Laode dianggap kompeten untuk mewakili dunia akademisi, karena selain sebagai rector dari satu-satunya universitas yang menjadi anggota Asia Pasifik Institute for Broadcasting Development (AIBD) penyelenggara acara AMS, Laode juga dianggap memahami betul tentang industry penyiaran di era sekarang ini. Oleh karena itu, Unissula dibawah kepemimpinannya kini memiliki roadmap tentang bagaimana universitas ini akan dijadikan sebagai universitas yang menggunakan teknologi Terrestrial Digital Multimedia Broadcasting (TDMB) dalam system pembelajaran dan pengajarannya. Dan karena teknologi itu pulalah, Unissula menjadi campus bradcaster.

Topik lain yang cukup ramai dibicarakan adalah Harnessing Social media and content delivery. Dalam topic ini AIBD cukup jeli dalam memilih narasumber karena mereka berasal dari berbagai latar belakang Negara yang berbeda dengan permasalahan yang berbeda pula, sehingga materi yang disampaikan menjadi sangat menarik. Diantara pembicara tersebut tampak Regional Director untuk Google. Inc, Deputy Director of Contents Business KBS (Korean Broadcasting System), Director of Internasional Distribution, Rural Media Group (Amerika), Director General Pakistan Broadcasting Corporation, dan Director of Development & Integration, Storyful (Inggris).

Asia Media Summit (AMS) berikutnya (2013) akan diselenggarakan di Manado, Indonesia.
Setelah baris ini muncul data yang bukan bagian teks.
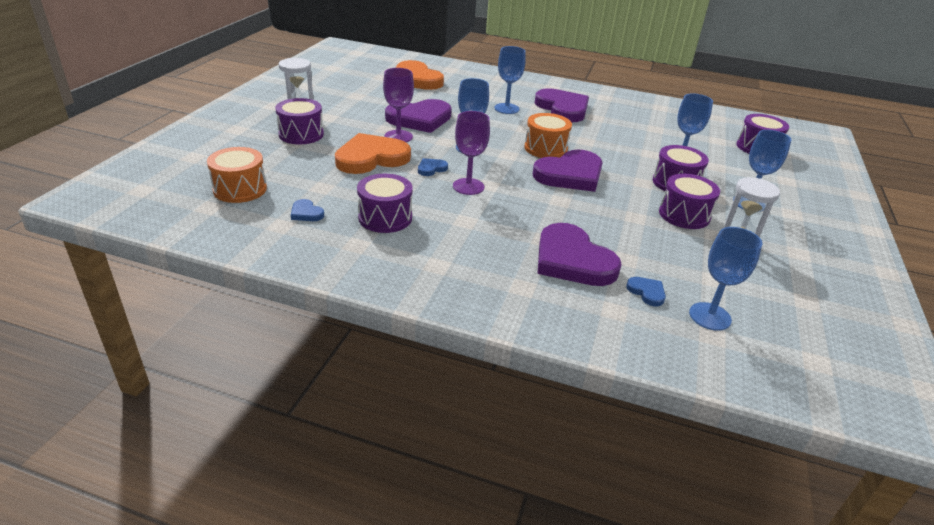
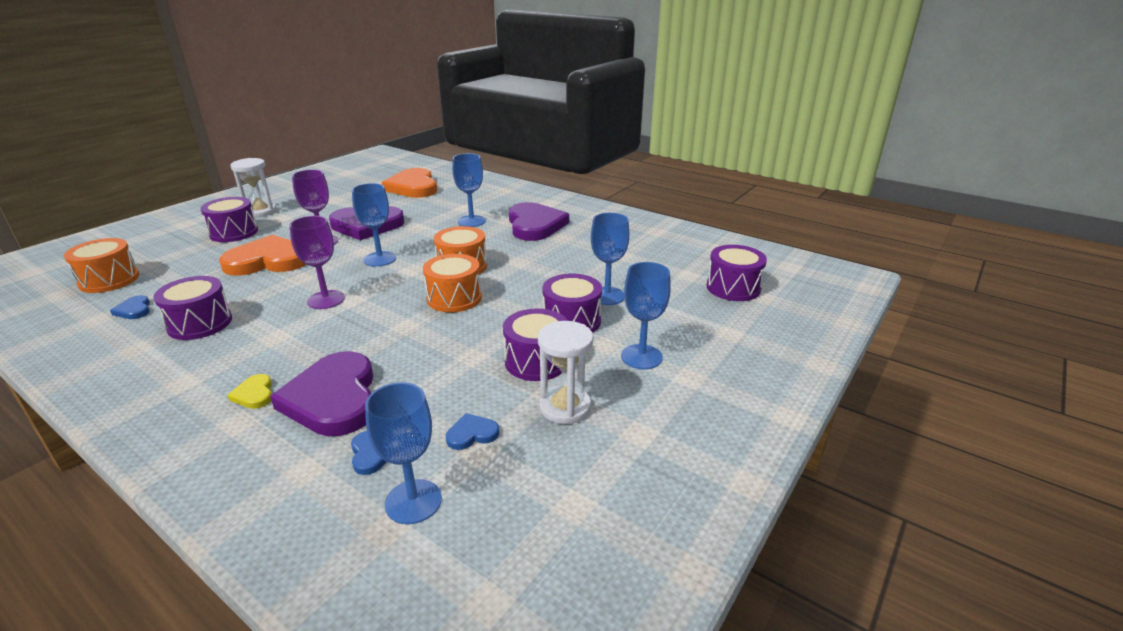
camera: 20 degrees right, 5 degrees down
blue heart [418,158,448,176] -> blue heart moved to [446,413,499,450]
purple heart [532,149,603,192] -> orange drum [423,254,482,312]
none -> yellow heart [227,374,272,409]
Sehingga pada saat penutupan acara tampak hadir Freddy Tulung, Dirjen Komunikasi dan Informasi Publik, Kominfo. Secara pribadi dan atas nama pemerintah Indonesia, Freddy Tulung mengundang segenap peserta AMS 2012 ini untuk hadir di Manado tahun depan. Menurut Freedy, AMS merupakan agenda tahunan yang dianggap penting, karena disitu berkumpul para penentu kebijakan dari berbagai lembaga penyiaran dari berbagai Negara sehingga diharapkan akan memberikan dampak pada industry penyiaran dunia. Kehadiran mereka di AMS 2013 Manado, juga diharapkan dapat membantu memperkenalkan Indonesia secara lebih dekat kepada mereka. Sebab, Indonesia bukan hanya Bali, tapi banyak tempat lain yang menarik untuk dikunjungi, salah satunya Manado, The Island of the Smile.